LouisDHulst Dataiku DSS Core Designer, Dataiku DSS ML Practitioner, Neuron, Registered, Neuron 2023 Posts: 53 Neuron
Just using rand() <= 0.8 as your formula should be enough to give you a rough 8020 split on your data. If your dataset is big enough the split will be very close to 8020.
As an example I created a CSV with 10k rows whose values range between 1 and 1000. I then split that CSV into 3 datasets (train, val, test) and added two filters to my split recipe:
All of the other rows go to the validation set.
The row counts for the outputs are:
 Test: 1,891 (~18% of 10,000)
 Train: 6,499 (~80% of the remaining 8,109 rows)
 Val: 1,609 (~20% of the remaining 8,109 rows)
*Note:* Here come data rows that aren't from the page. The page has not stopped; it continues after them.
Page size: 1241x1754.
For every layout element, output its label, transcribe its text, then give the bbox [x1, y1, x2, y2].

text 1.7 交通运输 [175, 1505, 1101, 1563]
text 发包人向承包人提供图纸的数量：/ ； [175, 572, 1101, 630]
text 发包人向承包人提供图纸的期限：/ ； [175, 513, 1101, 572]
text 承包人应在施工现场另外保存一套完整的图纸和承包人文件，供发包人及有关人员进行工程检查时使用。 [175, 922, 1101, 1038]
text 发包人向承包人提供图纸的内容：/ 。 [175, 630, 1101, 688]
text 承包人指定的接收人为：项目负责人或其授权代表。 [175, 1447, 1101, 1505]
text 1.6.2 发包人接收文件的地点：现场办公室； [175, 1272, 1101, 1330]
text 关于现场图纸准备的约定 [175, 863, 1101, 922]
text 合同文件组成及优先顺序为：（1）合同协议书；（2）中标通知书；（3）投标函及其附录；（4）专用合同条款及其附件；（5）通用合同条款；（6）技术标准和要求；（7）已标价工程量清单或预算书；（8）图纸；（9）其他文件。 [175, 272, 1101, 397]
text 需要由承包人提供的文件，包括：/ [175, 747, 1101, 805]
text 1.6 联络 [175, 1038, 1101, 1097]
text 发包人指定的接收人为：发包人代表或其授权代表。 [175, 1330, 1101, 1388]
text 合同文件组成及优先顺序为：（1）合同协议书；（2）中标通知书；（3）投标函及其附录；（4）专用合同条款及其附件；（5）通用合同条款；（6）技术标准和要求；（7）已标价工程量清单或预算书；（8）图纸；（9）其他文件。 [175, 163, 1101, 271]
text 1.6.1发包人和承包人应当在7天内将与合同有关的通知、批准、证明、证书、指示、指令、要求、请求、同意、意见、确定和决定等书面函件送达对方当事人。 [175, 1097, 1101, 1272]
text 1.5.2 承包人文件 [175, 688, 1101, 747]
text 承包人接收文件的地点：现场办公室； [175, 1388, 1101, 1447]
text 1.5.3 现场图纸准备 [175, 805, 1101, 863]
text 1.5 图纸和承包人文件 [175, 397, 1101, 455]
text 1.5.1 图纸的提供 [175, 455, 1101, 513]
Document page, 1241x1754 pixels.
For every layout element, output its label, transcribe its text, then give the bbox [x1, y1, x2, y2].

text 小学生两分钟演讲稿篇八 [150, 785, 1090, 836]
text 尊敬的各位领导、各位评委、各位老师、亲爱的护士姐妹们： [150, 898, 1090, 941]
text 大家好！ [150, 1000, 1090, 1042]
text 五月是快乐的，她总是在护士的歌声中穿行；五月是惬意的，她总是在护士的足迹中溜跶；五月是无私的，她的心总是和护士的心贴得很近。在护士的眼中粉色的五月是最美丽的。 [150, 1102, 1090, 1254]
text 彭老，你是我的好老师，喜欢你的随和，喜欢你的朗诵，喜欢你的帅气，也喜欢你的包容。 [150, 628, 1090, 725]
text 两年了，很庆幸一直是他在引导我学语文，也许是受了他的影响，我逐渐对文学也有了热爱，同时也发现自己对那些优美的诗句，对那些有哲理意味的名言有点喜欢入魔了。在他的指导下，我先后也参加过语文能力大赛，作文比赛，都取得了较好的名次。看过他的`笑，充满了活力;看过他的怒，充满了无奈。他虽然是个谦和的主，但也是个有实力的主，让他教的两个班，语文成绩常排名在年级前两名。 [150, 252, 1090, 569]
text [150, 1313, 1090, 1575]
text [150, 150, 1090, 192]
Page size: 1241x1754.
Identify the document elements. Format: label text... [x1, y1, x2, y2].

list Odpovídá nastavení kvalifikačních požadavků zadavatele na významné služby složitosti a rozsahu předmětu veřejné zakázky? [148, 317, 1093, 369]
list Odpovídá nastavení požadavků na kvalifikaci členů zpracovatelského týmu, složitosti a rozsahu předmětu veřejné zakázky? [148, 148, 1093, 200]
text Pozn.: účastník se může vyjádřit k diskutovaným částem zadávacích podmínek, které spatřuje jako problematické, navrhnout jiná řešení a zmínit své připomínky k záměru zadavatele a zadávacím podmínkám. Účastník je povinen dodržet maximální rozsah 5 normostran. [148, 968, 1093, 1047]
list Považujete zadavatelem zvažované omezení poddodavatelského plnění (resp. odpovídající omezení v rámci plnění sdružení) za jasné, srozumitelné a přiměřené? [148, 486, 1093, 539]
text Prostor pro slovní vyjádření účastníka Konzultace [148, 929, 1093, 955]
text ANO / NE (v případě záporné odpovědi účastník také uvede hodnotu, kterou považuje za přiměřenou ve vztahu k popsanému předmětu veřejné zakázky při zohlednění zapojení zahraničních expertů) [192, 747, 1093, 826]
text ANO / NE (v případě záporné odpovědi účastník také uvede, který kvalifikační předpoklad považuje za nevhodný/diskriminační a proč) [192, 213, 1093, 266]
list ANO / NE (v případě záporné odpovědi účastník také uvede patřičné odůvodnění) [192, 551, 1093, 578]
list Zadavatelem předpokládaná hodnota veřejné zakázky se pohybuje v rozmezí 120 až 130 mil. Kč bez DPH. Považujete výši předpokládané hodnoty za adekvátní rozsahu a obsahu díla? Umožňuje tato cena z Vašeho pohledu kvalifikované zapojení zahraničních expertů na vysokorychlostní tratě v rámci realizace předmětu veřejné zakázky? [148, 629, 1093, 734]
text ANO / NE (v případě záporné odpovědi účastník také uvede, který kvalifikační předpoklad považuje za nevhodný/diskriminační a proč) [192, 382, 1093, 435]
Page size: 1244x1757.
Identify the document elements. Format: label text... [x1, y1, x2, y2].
Is this what you were looking for?

I want to achieve the same result from the flow attached, when I try rand() it gives empty validation set.
I need 70% training data
15% testing data
15% validation
the testing and training are splitted based on filter (training = when L1 column is defined, and the opposite for testing).
I also wanted to ask how to find the score of the scored model (using score recipe)? Do I have to add the evaluation recipe?